> [What is expected]: Produce a faithful copy of the data, one that leaves out the pictures.

> [Data shown]:
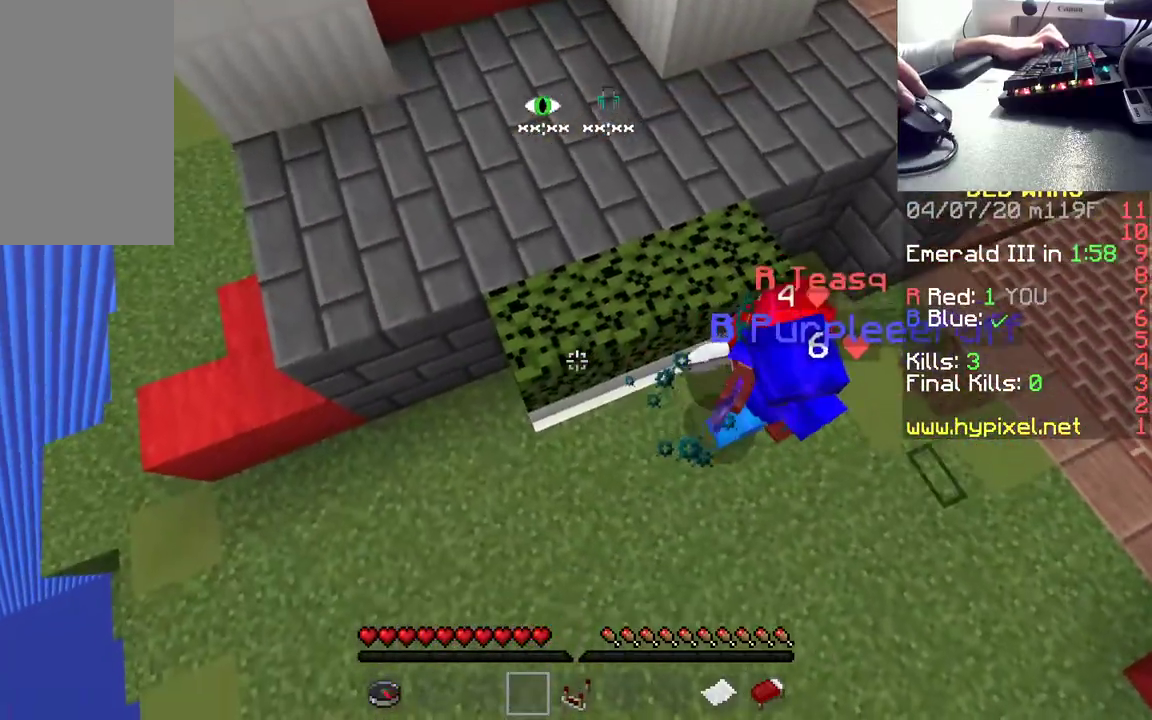
{"keys": [], "mouse": [], "events": []}
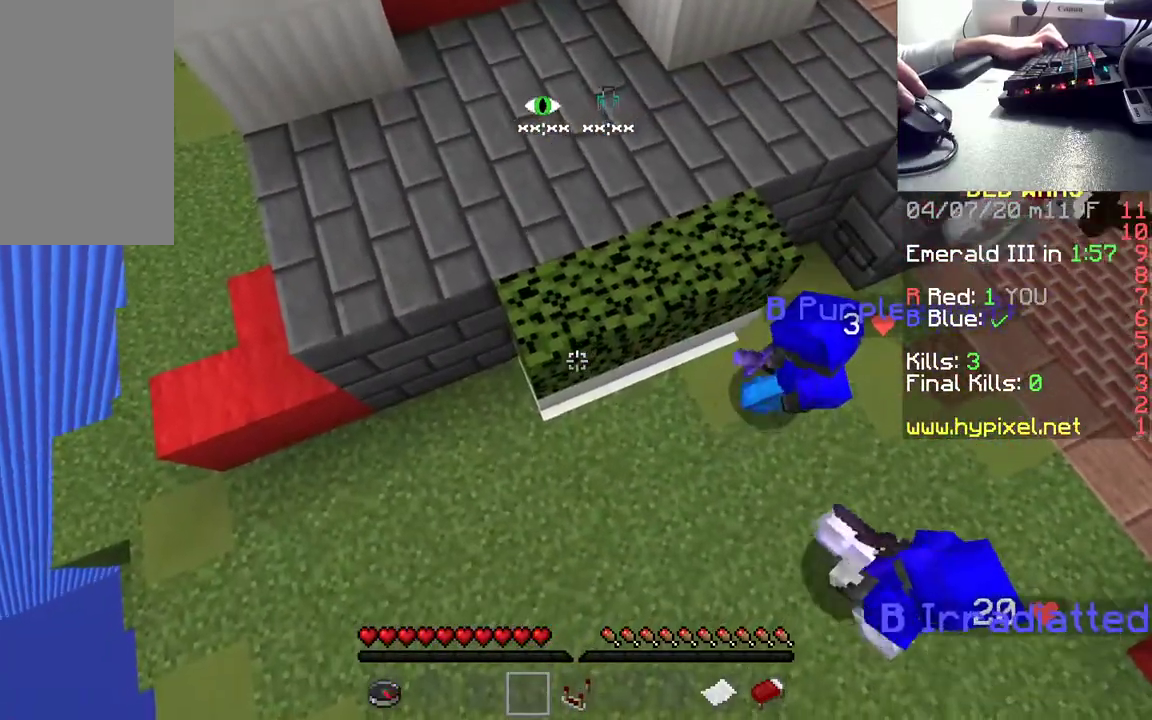
{"keys": [], "mouse": [], "events": []}
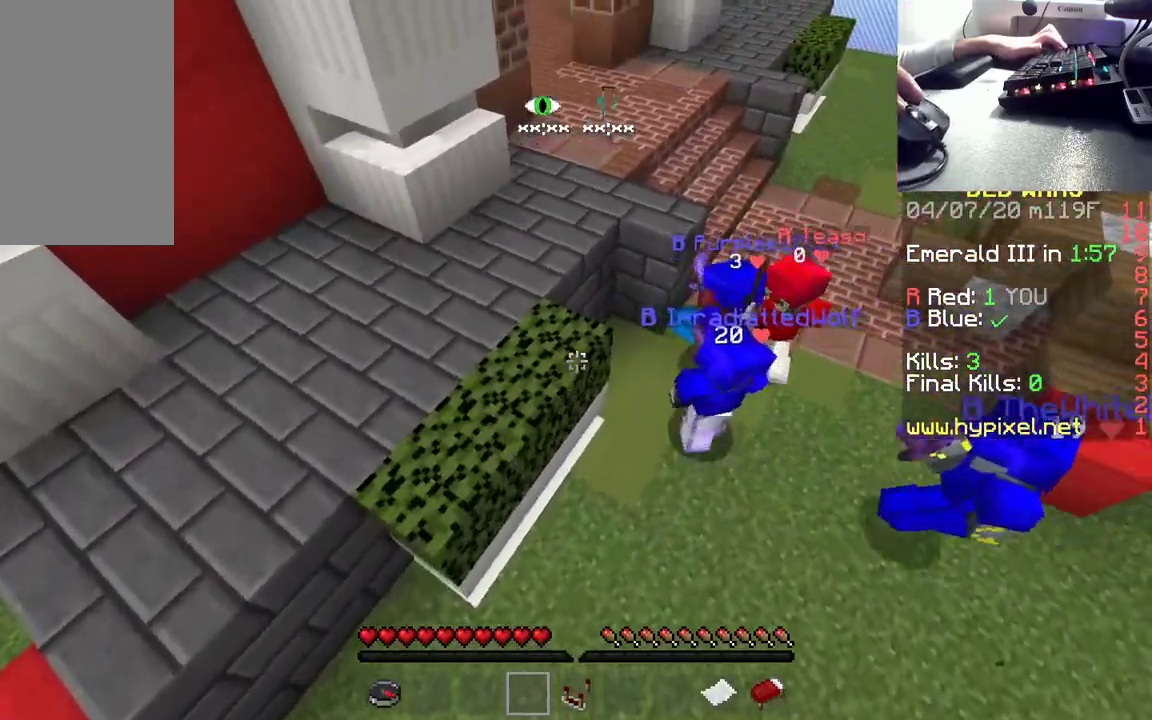
{"keys": [], "mouse": [], "events": []}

> [Result for this task]:
{"keys": [], "mouse": [], "events": []}
{"keys": [], "mouse": [], "events": []}
{"keys": [], "mouse": [], "events": []}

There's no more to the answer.